_Document extract_
****************

Agreement amongst Kenya’s political elites on Agendas One and Two had been fairly unanimous, but negotiations around Agenda Three became ‘tense and bitter’, as there was ‘so much to lose’ by agreeing to share power by including the other party.46 Although power-sharing was increasingly seen as the most probable solution, the mediation slowed down. Annan and the international community used a number of techniques to encourage the principals to move forward quickly and to agree to share power. External politicians and technical experts ‘provided clarification on intricate, technical issues–such as grand coalitions–to the negotiators, helping inspire confidence from neutral experts.47 Indeed, Annan invited the Tanzanian President, Jakaya Kikwete, into the mediation process so that he could share his direct experiences of power-sharing government and show the negotiators that ‘what felt like unchartered territory had actually been tried and tested successfully, elsewhere’ by a neighbour (Kofi Annan Foundation 2009: 12). This enhanced the legitimacy and influence of the mediation team (Kofi Annan Foundation 2009).
Some countries were able to use further pressure to ensure that the negotiations moved productively. They put pressure on the negotiating teams through threats of travel bans to elites who were thwarting the mediation or were seen to have incited violence. This threat had been used previously in Kenya to handle those suspected of corruption. Given that many elites have educational, financial and property links overseas, it was an effective influencing tool.
The national dialogue and the mediation in particular made substantial progress. There were clear gains brought about by the support of the international community. However, as everyone began to implement the agreement, it became evident that significant gaps remained. There was, for example, no coherent strategy in place to outline exactly ‘how the coalition government was going to function and how power was to be shared between the two principals’.48 Indeed, even the most basic modalities such as ‘how decisions are taken, how the two principals should work together, how often they should meet, what level of power would be commanded by both, and at what point are their decisions binding’ were not defined during the mediation process.49 This meant that the presidency remained highly centralised and the Prime Minister, Raila Odinga, was left with ‘an incredibly small amount of power’.

****************

_Data excerpts_
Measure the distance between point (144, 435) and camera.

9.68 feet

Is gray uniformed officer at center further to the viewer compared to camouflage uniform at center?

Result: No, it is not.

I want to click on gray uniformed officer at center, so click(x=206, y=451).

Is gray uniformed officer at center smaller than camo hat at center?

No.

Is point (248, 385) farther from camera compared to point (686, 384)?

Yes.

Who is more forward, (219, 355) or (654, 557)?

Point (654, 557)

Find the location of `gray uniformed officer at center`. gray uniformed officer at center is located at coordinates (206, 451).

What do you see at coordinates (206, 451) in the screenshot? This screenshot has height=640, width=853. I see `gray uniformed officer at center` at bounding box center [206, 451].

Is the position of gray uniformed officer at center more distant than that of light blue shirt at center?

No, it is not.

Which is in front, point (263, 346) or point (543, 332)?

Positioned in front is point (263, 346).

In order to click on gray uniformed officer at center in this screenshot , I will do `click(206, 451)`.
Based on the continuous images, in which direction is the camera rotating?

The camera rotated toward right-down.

****************

_What the task asks_
Can you copy the passage on the Kenya mediation between "Some countries were" and "effective influencing tool.", inclusive? The material plays no part in what you need to do.

_Exercise output_
Some countries were able to use further pressure to ensure that the negotiations moved productively. They put pressure on the negotiating teams through threats of travel bans to elites who were thwarting the mediation or were seen to have incited violence. This threat had been used previously in Kenya to handle those suspected of corruption. Given that many elites have educational, financial and property links overseas, it was an effective influencing tool.